» DOCUMENT EXCERPT

I understand what you’re saying, but if someone decides to post a link to their project that is an HTTP/3 server in under X lines of code but only implements HTTP/2 features, is it really an HTTP/3 web server?
It might be OK on a technical level, but my concern is where someone is showing off a project they used to supposedly learn how to implement HTTP/3 but only goes far enough to use an HTTP/2 implementation because fully implementing 3 is too complex or not worth it.
Some elegant abstractions are created too. JS modules, for example. Or, in another field, the Language Server Protocol.
But yes, humans are humans and everything that is "simple" will get built upon and then become the backbone of something complex that will engulf and smother it as it evolves.
At the end of the day, the question is never one debating simplicity. If you consider the amount of complexity implemented just to even boot into an operating system to run these systems, the lack of simplicity is already a forgone conclusion. The crux of issue is going back to abstractions and my worry is specific to how our abstractions are getting larger and larger and doing more work at even level with very tight coupling rather than creating systems that use more levels as needed.

» SUPPLIED MATERIAL
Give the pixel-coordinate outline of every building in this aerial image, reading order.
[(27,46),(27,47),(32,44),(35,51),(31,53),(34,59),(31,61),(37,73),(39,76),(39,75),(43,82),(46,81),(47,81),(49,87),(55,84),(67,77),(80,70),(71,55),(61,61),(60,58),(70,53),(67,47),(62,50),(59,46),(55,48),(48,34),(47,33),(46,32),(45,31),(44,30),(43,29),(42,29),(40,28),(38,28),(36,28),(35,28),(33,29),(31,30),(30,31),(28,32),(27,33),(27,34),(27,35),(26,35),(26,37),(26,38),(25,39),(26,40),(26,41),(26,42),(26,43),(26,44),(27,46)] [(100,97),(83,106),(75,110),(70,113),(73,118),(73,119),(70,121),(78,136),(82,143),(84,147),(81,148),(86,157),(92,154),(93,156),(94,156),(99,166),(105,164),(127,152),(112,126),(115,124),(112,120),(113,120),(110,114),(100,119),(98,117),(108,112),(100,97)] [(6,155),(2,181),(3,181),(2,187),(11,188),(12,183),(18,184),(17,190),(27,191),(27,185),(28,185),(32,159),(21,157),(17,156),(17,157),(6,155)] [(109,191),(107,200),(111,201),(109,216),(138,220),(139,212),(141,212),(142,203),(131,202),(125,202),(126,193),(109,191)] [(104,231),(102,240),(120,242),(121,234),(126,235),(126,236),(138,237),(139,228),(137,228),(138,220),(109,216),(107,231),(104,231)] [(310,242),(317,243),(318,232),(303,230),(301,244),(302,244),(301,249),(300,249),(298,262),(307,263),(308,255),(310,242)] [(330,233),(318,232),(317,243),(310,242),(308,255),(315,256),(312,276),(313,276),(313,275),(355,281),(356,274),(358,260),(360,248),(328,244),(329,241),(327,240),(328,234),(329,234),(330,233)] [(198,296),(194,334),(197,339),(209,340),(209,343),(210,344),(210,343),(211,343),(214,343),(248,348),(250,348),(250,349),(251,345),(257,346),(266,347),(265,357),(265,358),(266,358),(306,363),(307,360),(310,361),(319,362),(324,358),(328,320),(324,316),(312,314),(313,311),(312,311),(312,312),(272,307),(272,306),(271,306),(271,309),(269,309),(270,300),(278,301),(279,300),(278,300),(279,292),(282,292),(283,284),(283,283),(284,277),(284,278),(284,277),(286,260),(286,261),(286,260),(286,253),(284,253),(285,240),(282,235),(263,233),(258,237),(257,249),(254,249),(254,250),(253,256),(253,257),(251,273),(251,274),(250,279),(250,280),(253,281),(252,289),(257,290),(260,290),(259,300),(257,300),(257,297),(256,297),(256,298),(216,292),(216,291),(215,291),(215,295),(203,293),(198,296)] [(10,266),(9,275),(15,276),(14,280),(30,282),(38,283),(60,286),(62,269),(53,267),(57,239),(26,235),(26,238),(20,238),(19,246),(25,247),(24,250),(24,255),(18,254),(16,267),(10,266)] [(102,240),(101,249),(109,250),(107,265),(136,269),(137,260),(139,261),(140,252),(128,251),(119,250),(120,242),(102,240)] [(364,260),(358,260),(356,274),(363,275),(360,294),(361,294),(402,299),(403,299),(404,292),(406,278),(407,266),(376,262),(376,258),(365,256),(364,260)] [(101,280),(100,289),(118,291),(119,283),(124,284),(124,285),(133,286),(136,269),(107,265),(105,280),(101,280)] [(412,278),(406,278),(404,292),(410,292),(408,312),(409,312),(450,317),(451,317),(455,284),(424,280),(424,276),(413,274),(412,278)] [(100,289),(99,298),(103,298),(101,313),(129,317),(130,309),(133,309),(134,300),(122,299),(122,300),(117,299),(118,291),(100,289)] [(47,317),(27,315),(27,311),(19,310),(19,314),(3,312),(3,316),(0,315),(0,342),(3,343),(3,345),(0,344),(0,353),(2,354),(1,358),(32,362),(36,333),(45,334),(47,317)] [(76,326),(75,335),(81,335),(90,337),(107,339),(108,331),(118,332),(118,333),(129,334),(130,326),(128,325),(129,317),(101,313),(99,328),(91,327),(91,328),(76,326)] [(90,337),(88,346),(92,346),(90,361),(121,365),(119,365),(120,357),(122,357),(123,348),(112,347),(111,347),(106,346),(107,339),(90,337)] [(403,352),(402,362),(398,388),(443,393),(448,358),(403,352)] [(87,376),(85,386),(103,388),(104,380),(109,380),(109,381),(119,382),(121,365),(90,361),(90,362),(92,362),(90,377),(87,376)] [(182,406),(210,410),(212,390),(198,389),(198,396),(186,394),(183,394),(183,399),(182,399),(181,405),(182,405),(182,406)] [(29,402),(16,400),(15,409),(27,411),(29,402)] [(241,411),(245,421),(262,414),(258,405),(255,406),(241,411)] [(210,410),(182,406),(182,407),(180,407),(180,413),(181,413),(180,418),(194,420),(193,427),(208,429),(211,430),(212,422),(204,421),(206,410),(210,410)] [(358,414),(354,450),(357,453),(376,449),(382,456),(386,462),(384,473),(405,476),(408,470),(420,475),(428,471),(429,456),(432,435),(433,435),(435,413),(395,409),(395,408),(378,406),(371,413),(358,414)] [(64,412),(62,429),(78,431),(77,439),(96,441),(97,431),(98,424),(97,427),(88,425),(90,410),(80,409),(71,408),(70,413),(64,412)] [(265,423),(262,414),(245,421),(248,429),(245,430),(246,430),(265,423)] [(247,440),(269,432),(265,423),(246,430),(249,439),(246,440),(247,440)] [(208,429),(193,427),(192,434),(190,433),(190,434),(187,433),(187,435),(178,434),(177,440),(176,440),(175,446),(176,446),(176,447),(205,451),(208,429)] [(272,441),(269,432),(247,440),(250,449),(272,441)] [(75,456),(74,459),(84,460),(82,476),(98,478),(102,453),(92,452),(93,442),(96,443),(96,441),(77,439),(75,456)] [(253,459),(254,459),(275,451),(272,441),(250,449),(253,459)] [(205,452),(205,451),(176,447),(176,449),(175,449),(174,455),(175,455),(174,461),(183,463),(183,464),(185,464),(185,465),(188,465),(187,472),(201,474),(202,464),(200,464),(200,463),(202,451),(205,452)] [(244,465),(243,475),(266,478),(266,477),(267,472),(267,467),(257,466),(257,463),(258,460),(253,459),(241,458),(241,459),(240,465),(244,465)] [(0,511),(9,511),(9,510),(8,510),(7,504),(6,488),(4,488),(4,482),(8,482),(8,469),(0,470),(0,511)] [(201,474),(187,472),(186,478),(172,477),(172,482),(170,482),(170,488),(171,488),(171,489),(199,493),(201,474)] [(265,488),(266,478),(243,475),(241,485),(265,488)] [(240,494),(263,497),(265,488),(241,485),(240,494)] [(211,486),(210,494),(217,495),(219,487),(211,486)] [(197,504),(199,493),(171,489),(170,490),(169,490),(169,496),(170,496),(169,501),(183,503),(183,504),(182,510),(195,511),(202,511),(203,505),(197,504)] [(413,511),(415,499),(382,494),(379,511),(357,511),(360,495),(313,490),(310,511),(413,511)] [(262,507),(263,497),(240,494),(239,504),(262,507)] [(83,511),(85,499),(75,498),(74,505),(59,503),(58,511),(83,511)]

--

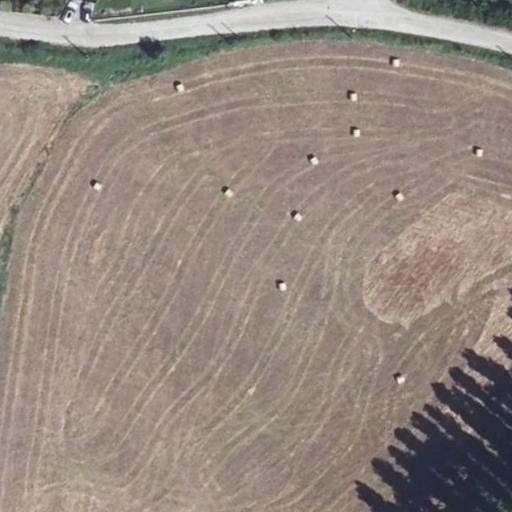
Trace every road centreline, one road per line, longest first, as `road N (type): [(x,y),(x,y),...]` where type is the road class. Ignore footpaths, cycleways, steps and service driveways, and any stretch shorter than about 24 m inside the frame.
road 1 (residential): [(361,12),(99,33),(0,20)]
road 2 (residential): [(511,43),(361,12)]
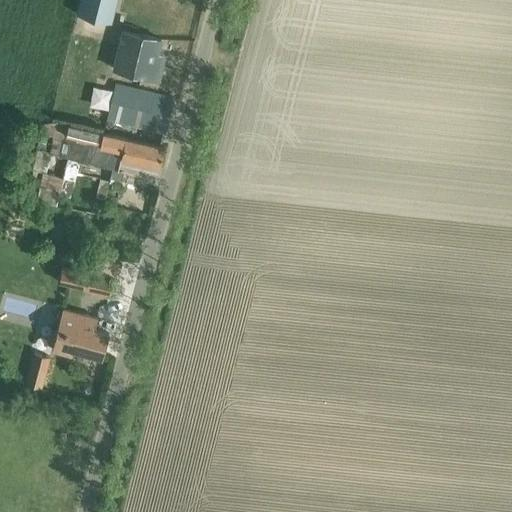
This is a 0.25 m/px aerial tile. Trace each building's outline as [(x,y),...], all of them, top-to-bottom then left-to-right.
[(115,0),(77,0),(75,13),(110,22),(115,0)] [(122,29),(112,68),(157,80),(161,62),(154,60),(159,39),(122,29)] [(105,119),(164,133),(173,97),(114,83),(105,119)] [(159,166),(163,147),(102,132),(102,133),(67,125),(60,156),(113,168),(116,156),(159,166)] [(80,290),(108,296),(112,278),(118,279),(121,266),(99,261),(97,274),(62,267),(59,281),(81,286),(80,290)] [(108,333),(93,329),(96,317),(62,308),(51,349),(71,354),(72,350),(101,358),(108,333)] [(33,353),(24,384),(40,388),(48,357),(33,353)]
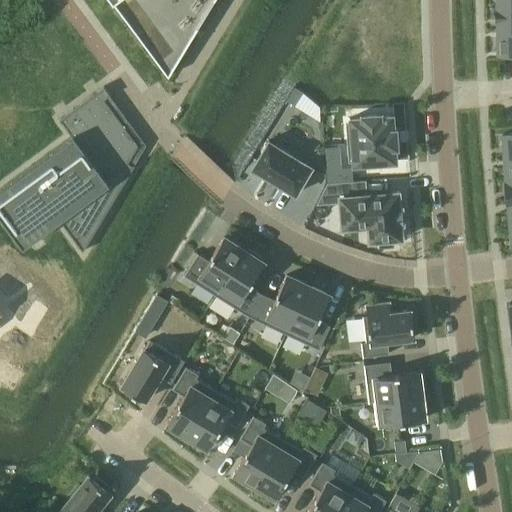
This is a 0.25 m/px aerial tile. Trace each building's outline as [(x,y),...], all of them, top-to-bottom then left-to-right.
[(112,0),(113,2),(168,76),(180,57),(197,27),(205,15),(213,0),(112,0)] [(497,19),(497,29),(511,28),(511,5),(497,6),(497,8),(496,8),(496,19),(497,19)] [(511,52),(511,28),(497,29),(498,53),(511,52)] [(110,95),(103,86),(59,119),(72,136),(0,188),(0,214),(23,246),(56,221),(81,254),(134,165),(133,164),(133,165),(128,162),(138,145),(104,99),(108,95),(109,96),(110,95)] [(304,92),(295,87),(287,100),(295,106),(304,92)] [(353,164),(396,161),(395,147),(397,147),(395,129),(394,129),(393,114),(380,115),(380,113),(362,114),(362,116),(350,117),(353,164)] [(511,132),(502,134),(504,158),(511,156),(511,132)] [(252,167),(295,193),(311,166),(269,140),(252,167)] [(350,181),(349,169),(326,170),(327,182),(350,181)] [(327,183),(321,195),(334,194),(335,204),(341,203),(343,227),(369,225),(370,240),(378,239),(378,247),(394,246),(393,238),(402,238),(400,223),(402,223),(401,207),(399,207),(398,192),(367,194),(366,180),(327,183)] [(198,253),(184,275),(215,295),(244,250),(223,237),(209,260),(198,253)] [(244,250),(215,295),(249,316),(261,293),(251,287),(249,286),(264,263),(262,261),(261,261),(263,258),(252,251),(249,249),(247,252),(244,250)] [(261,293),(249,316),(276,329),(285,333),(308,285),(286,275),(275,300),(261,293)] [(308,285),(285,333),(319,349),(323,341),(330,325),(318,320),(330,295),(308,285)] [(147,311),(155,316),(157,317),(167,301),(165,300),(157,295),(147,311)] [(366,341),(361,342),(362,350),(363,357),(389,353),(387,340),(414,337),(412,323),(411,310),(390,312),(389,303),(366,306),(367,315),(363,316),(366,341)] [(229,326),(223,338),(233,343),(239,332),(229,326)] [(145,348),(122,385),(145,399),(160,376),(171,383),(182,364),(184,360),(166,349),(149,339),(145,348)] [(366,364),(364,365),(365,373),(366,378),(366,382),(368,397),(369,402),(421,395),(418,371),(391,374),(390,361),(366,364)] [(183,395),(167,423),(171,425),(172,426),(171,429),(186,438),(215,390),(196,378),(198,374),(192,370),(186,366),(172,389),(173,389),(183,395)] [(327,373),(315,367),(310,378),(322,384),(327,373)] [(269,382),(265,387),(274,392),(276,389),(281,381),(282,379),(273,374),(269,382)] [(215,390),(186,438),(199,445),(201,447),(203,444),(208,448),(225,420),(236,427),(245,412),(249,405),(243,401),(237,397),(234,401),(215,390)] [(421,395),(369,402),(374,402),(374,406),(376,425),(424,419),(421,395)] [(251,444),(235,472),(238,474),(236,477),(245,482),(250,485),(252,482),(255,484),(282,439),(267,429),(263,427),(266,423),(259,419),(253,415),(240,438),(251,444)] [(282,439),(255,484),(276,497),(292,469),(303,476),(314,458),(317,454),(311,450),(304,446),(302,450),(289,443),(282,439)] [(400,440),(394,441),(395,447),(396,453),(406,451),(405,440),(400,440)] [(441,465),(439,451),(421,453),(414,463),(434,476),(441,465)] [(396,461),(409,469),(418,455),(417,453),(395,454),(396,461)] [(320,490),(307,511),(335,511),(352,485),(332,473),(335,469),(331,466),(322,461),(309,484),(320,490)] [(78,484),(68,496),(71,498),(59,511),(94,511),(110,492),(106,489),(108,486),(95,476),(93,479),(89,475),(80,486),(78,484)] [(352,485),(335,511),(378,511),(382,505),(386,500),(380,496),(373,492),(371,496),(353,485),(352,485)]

» GOAL 1
For the forum thread above, decide whether each statement agrees with it: (a) JS modules are offered as an example of an elegant abstraction; (b) the real question is always one of debating simplicity; (c) the worry is that abstractions are becoming smaller and more loosely coupled. Answer yes or no for each, quoting the deciding words.
» GOAL 2
Rewrite the rows from the one containing "Trace every road" through the one containing "road 2 (residential): [(511,43),(361,12)]", inclusive, as a Markdown table with the columns Row and Line. Number each row and leave out any blank ones.
The forum thread and the rows come from separate, unrelated sources.

» EXERCISE OUTPUT 1
(a) Yes: "Some elegant abstractions are created too. JS modules, for example."
(b) No: "the question is never one debating simplicity."
(c) No: "our abstractions are getting larger and larger and doing more work at even level with very tight coupling"

» EXERCISE OUTPUT 2
| Row | Line |
|---|---|
| 1 | Trace every road centreline, one road per line, longest first, as `road N (type): [(x,y),(x,y),...]` where type is the road class. Ignore footpaths, cycleways, steps and service driveways, and any stretch shorter than about 24 m inside the frame. |
| 2 | road 1 (residential): [(361,12),(99,33),(0,20)] |
| 3 | road 2 (residential): [(511,43),(361,12)] |